MUFG is undergoing a process of more closely integrating its commercial banking, trust banking and securities businesses as it seeks to build an origination-to-distribute approach and shift away from its loan-centric business model.
“We are working on enhancing product capabilities … and replacement of low-profitability assets with high profitability assets. It is a shift from a volume focus to a ROE focus approach. Although it will come with a temporary decrease in earnings, we must follow it through,” Nobuyuki Hirano, group CEO said at the fiscal half-year results presentation on November 16. On the earnings point, the group’s targeted ROE of 7%–8% in FY2020 is forecast to be significantly below the 9%–10% medium to long-term goal.
“We will leverage our status as a top-tier global debt house to help clients tap into new pools of liquidity, such as the Samurai market, while adopting a disciplined approach towards event finance and acquisition finance initiatives across Asia,” said Geoffrey Coley, international head of MUFG’s securities business.
“For the past three years, we’ve been in growth mode, launching a number of initiatives to build upon our group’s strong foundation and global reach. Even with this, our markets platform is still in the nascent stages of its evolution,” Coley said.
“Historically, we’ve been focused on corporates, and while they will continue to form our central core of clients, there is a huge opportunity for us to expand into financial institutions through our suite of origination, structuring and distribution capabilities.”

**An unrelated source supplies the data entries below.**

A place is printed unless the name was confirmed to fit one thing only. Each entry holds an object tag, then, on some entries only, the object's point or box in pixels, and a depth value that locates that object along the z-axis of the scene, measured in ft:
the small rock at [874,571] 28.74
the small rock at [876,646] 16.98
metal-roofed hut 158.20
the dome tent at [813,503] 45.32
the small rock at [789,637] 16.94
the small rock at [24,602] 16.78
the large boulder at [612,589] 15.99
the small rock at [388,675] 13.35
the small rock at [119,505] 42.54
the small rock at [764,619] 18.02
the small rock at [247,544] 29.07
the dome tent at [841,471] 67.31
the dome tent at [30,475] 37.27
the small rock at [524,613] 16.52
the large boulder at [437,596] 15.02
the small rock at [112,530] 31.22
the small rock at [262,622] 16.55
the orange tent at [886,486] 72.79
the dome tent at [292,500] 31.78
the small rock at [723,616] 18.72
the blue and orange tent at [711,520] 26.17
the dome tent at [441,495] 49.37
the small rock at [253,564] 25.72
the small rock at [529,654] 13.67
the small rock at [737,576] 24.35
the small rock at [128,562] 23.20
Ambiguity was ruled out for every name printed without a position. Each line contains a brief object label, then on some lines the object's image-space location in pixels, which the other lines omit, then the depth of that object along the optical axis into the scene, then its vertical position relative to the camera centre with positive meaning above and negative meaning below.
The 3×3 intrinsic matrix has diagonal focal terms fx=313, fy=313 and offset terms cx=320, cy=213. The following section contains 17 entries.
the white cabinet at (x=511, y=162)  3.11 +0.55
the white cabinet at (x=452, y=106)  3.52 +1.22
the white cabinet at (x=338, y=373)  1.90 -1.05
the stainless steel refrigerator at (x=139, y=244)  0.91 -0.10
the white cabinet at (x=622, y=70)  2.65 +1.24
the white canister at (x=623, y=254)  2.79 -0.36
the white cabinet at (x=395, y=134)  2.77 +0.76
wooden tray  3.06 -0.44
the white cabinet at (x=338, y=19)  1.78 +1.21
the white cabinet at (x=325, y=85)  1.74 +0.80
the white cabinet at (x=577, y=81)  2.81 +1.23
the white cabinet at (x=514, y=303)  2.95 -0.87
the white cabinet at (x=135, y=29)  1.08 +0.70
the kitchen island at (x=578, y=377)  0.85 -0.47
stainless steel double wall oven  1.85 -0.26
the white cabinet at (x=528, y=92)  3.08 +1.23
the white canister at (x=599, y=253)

To do this on a global basis, the firm is blurring lines between entities. “The de-siloing of our Japanese and non-Japanese business units is a clear indication of our commitment to this,” Coley said. Since October 2018, global business lines have been headed by managers all over the world who have responsibility for the domestic Japanese business units as well as those outside Japan.
The Americas is a key growth area. In October, MUFG Union Bank acquired Intrepid Investment Bankers, a regional mid-market investment banking boutique based in Los Angeles. The firm is also focused on growing its leveraged finance business, where it recently led its initial Term Loan B transactions.
“Entry into this space strategically ties to our activity in the CLO market, having launched CLO warehousing in the past year, and building out our loan trading operations,” said Coley.
SMBC’s medium-term plan is focused on seven core business areas. In the CIB sphere, this includes an aspiration to increase market share in key global markets and strengthen sales and trading capability.
On the international front, group CEO Takeshi Kunibe said at the BofA Merrill Lynch Japan conference in September that the group is working to improve asset efficiency by rebalancing the business portfolio in favour of global products such as high-profit assets and project finance where the group has strengths. And like its rivals, promoting cross-selling is high up the list of priorities.
Among major international initiatives is a push not just to strengthen global products but to promote cross-selling to improve asset efficiency, and mid-to long-term growth in Asia. Like its megabank peers, SMBC is working to enhance relationships with corporate clients and offset lower interest income by pivoting to non-interest income to transform its profit structure.